Methods. From January 1984 through July 1997, combined AVR + CABG was performed in 750 consecutive patients; 469 received BAVR and 281 received MAVR. BAVR recipients were significantly older (mean age, 75 vs 65 years), and had more nonelective operations, congestive heart failure, peripheral vascular disease, preoperative intraaortic balloons, lower cardiac indices, more severe aortic stenosis, less aortic regurgitation, and more extensive coronary artery disease.

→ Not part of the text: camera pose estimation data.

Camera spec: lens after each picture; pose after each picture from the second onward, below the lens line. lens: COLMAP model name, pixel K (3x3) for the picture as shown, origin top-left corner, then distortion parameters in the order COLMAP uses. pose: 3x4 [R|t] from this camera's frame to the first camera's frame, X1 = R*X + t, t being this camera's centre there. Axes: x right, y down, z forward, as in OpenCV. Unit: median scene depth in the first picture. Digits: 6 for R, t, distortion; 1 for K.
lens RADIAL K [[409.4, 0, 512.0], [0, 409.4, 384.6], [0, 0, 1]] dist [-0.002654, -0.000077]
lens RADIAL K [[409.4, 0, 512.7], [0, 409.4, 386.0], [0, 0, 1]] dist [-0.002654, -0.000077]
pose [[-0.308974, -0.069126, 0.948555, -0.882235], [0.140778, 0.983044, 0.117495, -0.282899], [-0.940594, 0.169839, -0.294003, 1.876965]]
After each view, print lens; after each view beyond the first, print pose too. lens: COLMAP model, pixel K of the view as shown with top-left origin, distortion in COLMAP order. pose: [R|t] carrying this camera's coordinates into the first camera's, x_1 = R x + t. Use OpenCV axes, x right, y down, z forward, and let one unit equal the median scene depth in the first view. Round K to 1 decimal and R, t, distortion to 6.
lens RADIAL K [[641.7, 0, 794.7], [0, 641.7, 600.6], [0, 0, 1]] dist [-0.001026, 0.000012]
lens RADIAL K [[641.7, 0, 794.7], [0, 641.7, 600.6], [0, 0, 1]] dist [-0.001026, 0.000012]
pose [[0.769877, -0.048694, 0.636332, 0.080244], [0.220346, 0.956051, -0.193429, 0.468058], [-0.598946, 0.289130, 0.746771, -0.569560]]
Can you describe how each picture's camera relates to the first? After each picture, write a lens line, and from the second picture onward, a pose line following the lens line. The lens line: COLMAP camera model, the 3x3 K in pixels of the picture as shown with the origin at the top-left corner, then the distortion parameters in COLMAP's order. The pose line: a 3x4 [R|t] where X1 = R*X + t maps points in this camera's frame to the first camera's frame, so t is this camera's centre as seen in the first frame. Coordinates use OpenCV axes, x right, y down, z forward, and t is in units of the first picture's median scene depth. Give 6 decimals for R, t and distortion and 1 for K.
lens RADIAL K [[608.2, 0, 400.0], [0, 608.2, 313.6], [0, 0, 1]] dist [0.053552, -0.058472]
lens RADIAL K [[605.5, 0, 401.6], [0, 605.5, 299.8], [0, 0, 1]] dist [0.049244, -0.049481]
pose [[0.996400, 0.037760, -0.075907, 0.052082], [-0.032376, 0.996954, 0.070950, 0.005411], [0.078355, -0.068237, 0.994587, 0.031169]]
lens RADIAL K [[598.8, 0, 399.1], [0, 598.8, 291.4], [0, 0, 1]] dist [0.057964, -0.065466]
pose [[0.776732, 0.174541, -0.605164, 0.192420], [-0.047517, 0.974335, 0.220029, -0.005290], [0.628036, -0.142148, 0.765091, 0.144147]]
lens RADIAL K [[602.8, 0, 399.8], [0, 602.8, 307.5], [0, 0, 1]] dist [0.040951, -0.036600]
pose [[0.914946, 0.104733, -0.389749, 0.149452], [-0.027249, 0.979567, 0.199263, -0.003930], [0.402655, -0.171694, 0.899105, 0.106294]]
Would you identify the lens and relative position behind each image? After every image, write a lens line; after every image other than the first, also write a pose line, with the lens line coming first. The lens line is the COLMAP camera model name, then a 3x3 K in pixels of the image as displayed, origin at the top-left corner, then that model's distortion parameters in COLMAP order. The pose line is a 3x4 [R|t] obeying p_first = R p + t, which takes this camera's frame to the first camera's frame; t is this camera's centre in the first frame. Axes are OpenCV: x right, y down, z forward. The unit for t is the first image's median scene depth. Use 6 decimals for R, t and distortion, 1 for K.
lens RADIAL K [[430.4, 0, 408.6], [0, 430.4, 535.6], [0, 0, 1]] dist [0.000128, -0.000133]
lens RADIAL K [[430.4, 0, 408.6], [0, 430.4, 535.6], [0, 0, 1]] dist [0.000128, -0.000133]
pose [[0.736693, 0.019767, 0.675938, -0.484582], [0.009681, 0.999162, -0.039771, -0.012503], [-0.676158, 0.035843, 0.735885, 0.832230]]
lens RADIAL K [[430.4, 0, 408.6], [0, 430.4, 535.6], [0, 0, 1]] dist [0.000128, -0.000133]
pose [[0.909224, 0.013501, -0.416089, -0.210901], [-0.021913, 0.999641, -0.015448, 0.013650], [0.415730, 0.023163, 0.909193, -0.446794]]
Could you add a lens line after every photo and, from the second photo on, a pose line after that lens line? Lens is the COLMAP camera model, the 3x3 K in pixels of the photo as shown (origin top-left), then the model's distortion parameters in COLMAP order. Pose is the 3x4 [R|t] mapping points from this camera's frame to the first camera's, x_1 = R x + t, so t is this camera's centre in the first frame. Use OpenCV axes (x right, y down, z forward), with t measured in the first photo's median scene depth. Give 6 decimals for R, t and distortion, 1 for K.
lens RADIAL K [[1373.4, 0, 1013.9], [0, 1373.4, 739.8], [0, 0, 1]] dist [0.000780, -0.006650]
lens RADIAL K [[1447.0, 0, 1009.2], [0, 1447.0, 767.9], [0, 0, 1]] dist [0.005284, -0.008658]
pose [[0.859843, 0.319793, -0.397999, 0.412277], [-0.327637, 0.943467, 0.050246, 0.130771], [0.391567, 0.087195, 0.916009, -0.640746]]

Results. Early complications included operative mortality, 32 patients (4.3% total: 3.8% BAVR and 5.0% MAVR); perioperative infarction, 10 (1.3%); and perioperative stroke, 22 (2.9%). Significant multivariable predictors of early mortality were age, perioperative infarction or stroke, nonelective operation, operative year, ventricular hypertrophy, and need for intraaortic balloon. Ten-year actuarial survival was 41.7% for all patients. Predicted survival for age- and gender-matched cohorts from the general population versus observed survival were BAVR, 45% versus 36%; MAVR, 71% versus 48% (survival differences BAVR 9% vs MAVR 23%, p < 0.007). Significant multivariable predictors of late mortality included age, congestive failure, perioperative stroke, extent of coronary disease, peripheral vascular disease, and diabetes. Valve type was not significant. Ten-year actuarial freedom from valve-related complications were (BAVR vs MAVR) structural deterioration, 95% versus 100%, p = NS; thromboembolism, 86% versus 84%, p = NS; anticoagulant bleeding, 93% versus 88%, p < 0.005; reoperation, 98% versus 98%, p = NS.

Conclusions. AVR + CABG has diminished late survival despite the type of prosthesis inserted. Although valve type did not predict late mortality, mechanical AVR was associated with worse survival compared with predicted and more valve-related complications due to anticoagulation requirements.